▸ **Records to use**

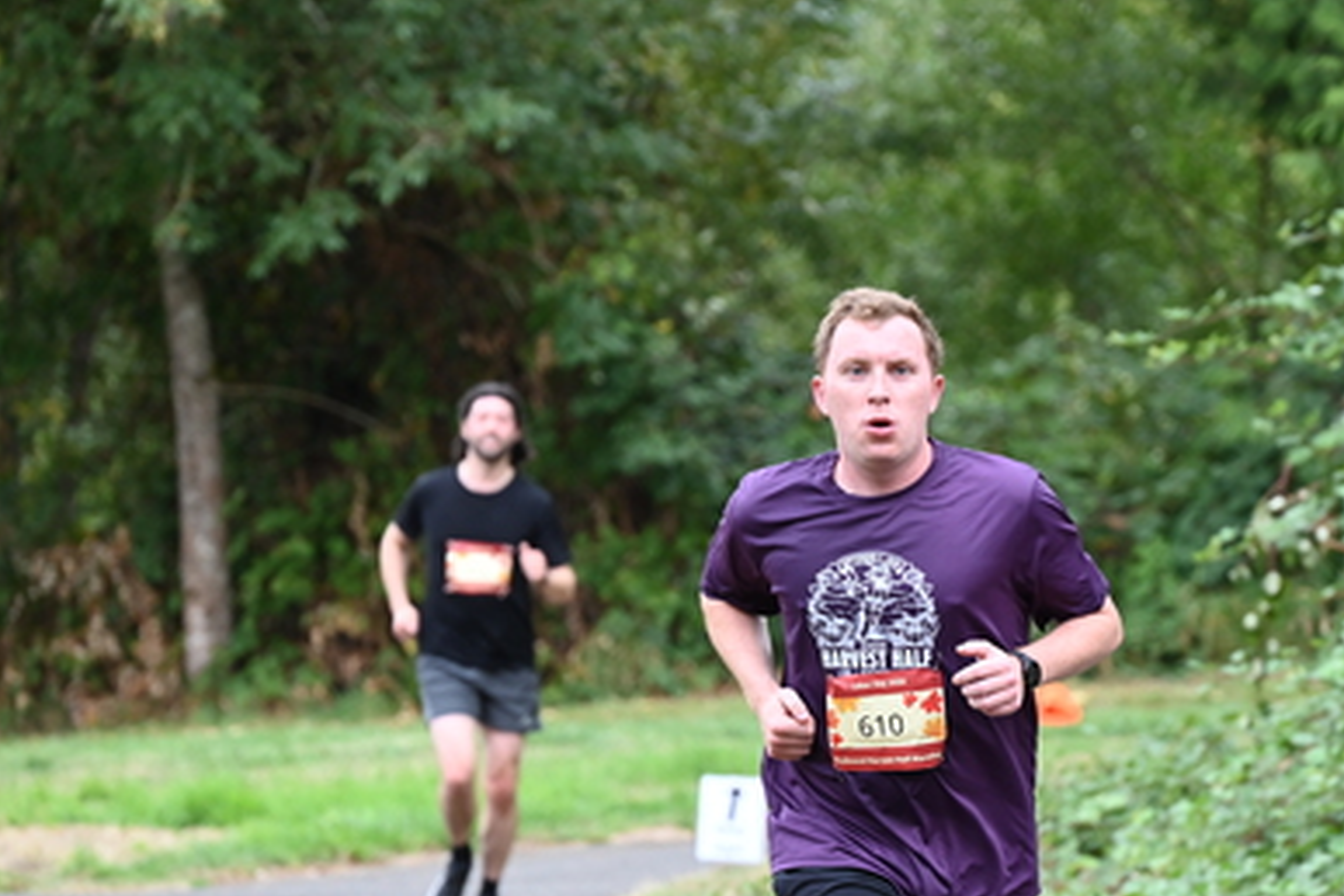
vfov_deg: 4.8
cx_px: 781
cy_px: 575
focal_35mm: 284
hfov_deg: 7.3
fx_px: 10602
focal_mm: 200
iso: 1000
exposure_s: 1/250
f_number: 6.3
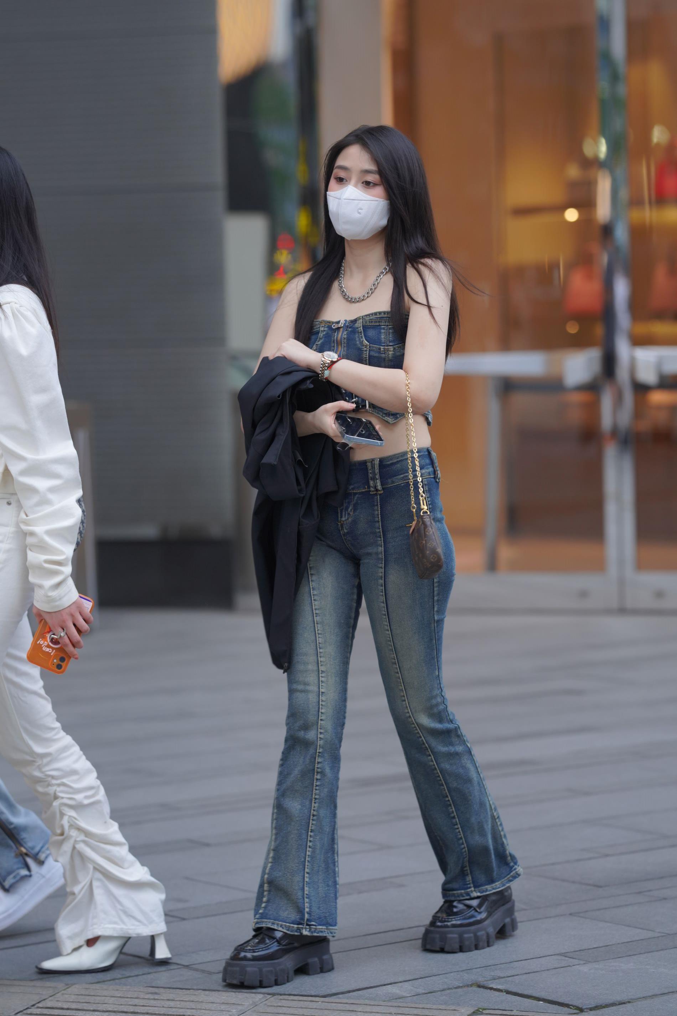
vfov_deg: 15.2
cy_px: 508
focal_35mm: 135
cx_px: 338
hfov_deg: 10.2
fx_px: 3809
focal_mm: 135
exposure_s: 1/400
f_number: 3.2
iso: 640
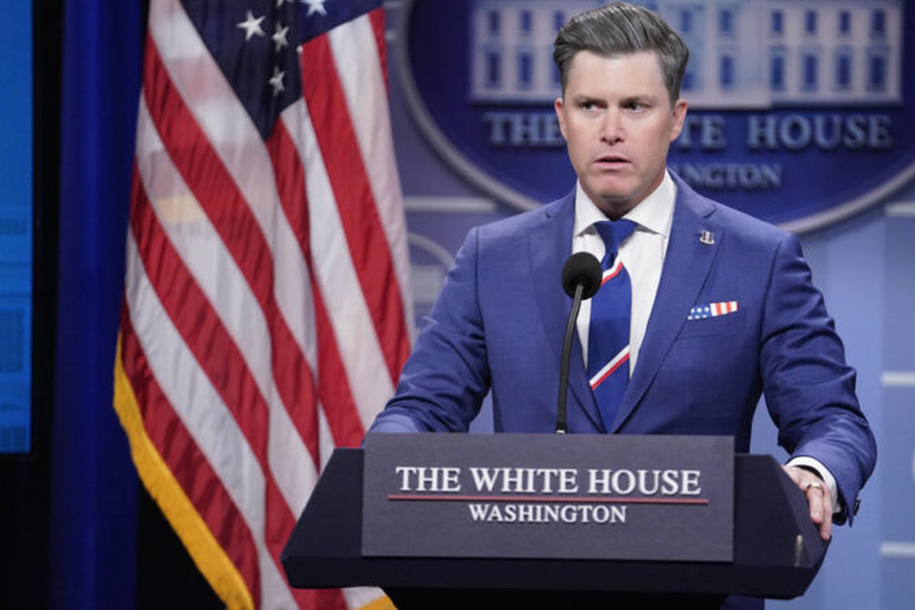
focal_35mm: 192
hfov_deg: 10.7
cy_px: 292
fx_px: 4878
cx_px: 515
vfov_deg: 7.1
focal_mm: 167
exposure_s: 1/200
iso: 4000
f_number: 2.8
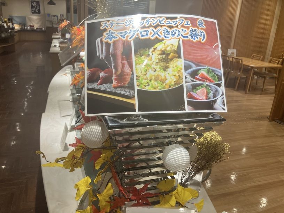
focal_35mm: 28
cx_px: 142
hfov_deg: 63.5
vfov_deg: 49.7
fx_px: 230
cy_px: 106
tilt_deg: -19.3
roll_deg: -3.8
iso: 64
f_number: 1.8
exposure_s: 1/100
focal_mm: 3.99
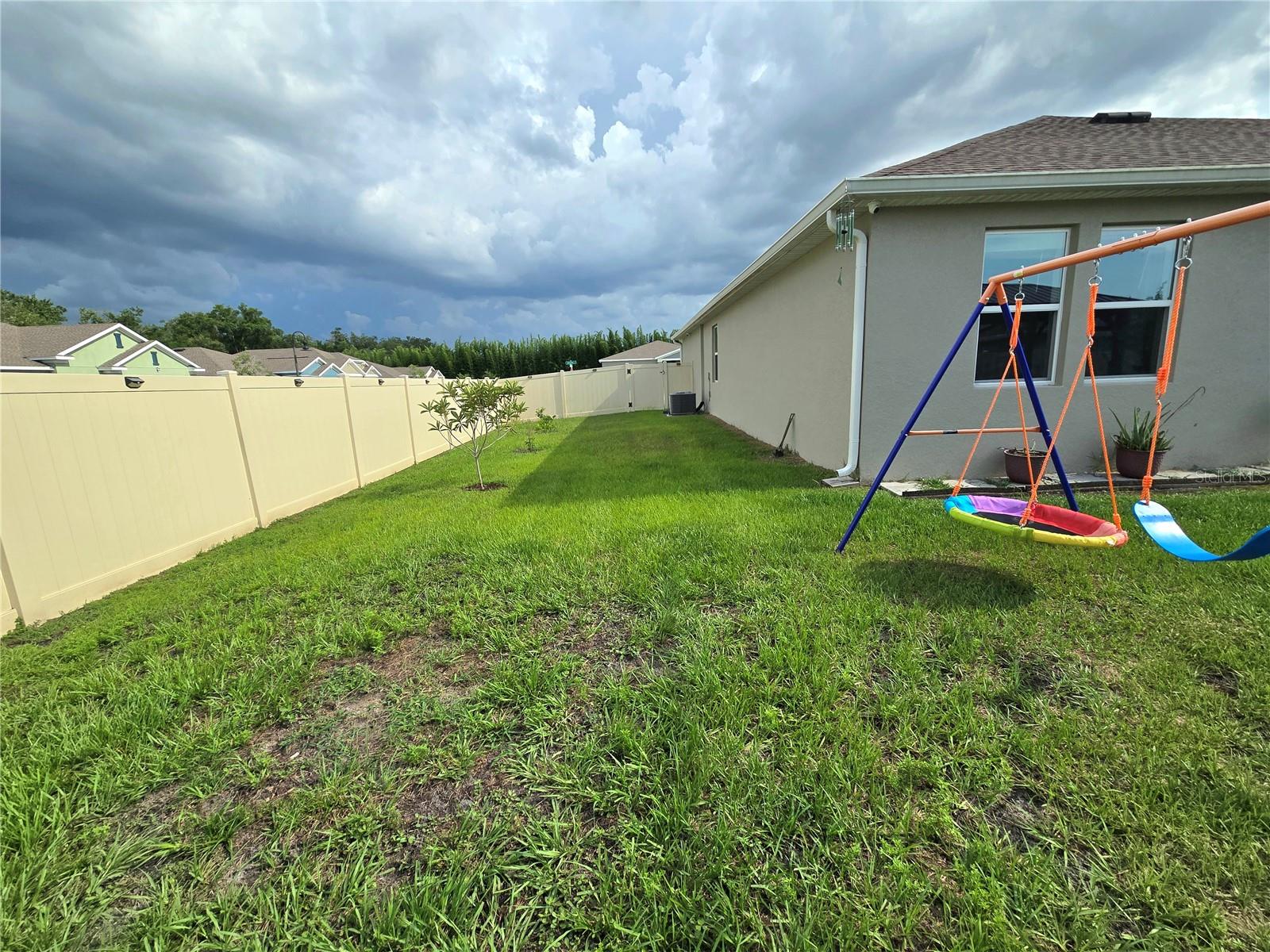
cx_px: 635
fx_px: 477
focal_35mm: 13
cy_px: 476
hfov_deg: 106.2
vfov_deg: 89.9
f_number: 2.2
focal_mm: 2.2
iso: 50
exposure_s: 1/3333
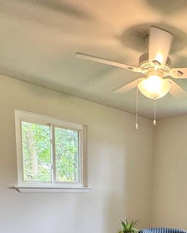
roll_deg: -2.8
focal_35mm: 35
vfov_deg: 45.9
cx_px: 179
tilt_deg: -9.4
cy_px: 216
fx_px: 242
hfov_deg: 38.3
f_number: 2.2
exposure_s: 1/120
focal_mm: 2.22
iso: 250
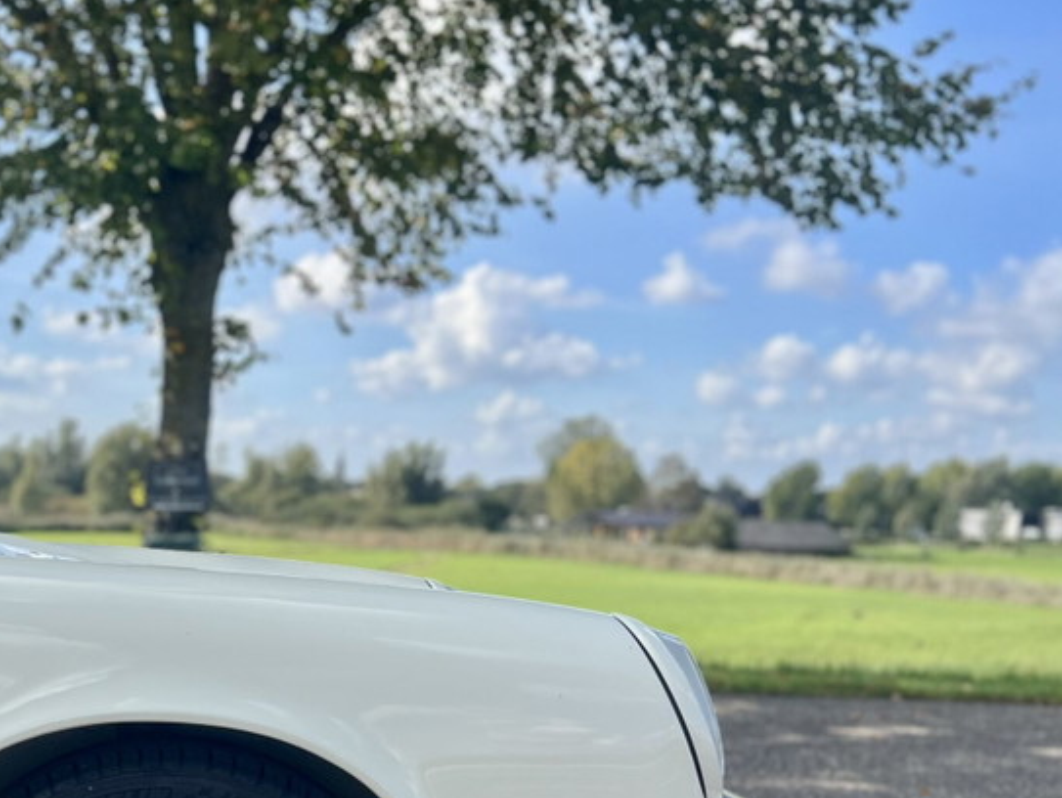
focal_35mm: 49
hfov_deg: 36.3
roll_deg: -1.6
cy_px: 718
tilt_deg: -8.9
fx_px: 1504
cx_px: 92
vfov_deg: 28.6
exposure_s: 1/3571
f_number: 1.5
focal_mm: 5.7
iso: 50
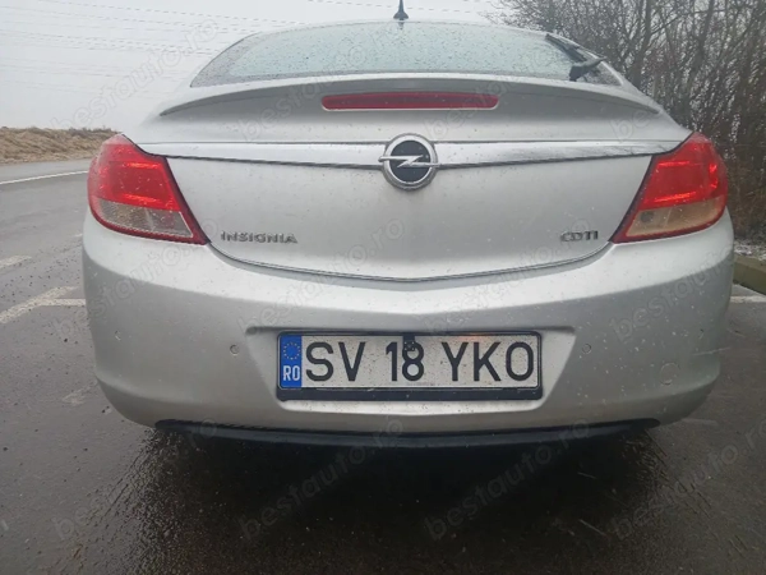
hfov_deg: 67.3
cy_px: 288
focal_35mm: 26
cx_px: 383
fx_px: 575
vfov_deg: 53.1
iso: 20
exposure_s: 1/50.3
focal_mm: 3.98
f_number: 1.8
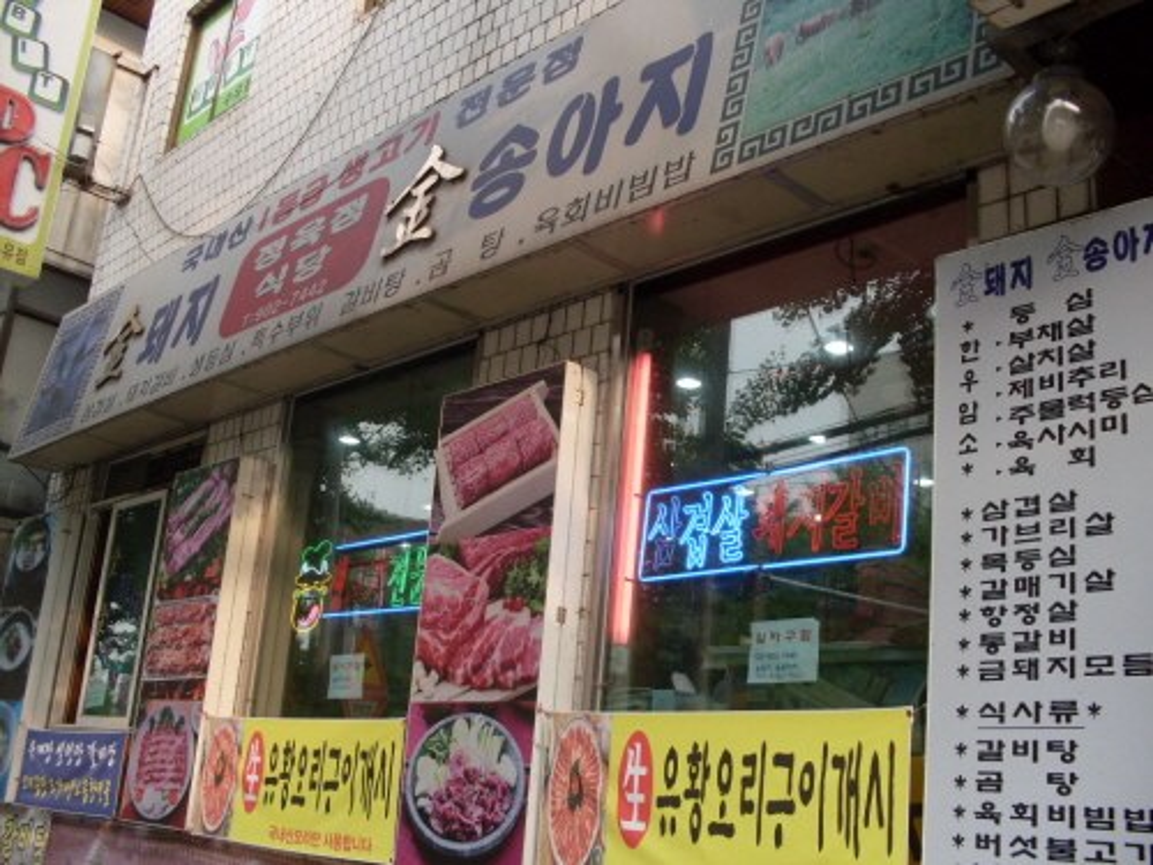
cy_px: 432
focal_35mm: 38
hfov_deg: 49.0
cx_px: 576
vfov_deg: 37.7
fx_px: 1266
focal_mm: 6.3
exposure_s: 1/90
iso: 80
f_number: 2.8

▸ **Exercise aim**
Please print all the lines above exactly as given and leave out every picture.

▸ **Output below**
vfov_deg: 4.8
cx_px: 781
cy_px: 575
focal_35mm: 284
hfov_deg: 7.3
fx_px: 10602
focal_mm: 200
iso: 1000
exposure_s: 1/250
f_number: 6.3
vfov_deg: 15.2
cy_px: 508
focal_35mm: 135
cx_px: 338
hfov_deg: 10.2
fx_px: 3809
focal_mm: 135
exposure_s: 1/400
f_number: 3.2
iso: 640
focal_35mm: 192
hfov_deg: 10.7
cy_px: 292
fx_px: 4878
cx_px: 515
vfov_deg: 7.1
focal_mm: 167
exposure_s: 1/200
iso: 4000
f_number: 2.8
focal_35mm: 28
cx_px: 142
hfov_deg: 63.5
vfov_deg: 49.7
fx_px: 230
cy_px: 106
tilt_deg: -19.3
roll_deg: -3.8
iso: 64
f_number: 1.8
exposure_s: 1/100
focal_mm: 3.99
cx_px: 635
fx_px: 477
focal_35mm: 13
cy_px: 476
hfov_deg: 106.2
vfov_deg: 89.9
f_number: 2.2
focal_mm: 2.2
iso: 50
exposure_s: 1/3333
roll_deg: -2.8
focal_35mm: 35
vfov_deg: 45.9
cx_px: 179
tilt_deg: -9.4
cy_px: 216
fx_px: 242
hfov_deg: 38.3
f_number: 2.2
exposure_s: 1/120
focal_mm: 2.22
iso: 250
focal_35mm: 49
hfov_deg: 36.3
roll_deg: -1.6
cy_px: 718
tilt_deg: -8.9
fx_px: 1504
cx_px: 92
vfov_deg: 28.6
exposure_s: 1/3571
f_number: 1.5
focal_mm: 5.7
iso: 50
hfov_deg: 67.3
cy_px: 288
focal_35mm: 26
cx_px: 383
fx_px: 575
vfov_deg: 53.1
iso: 20
exposure_s: 1/50.3
focal_mm: 3.98
f_number: 1.8
cy_px: 432
focal_35mm: 38
hfov_deg: 49.0
cx_px: 576
vfov_deg: 37.7
fx_px: 1266
focal_mm: 6.3
exposure_s: 1/90
iso: 80
f_number: 2.8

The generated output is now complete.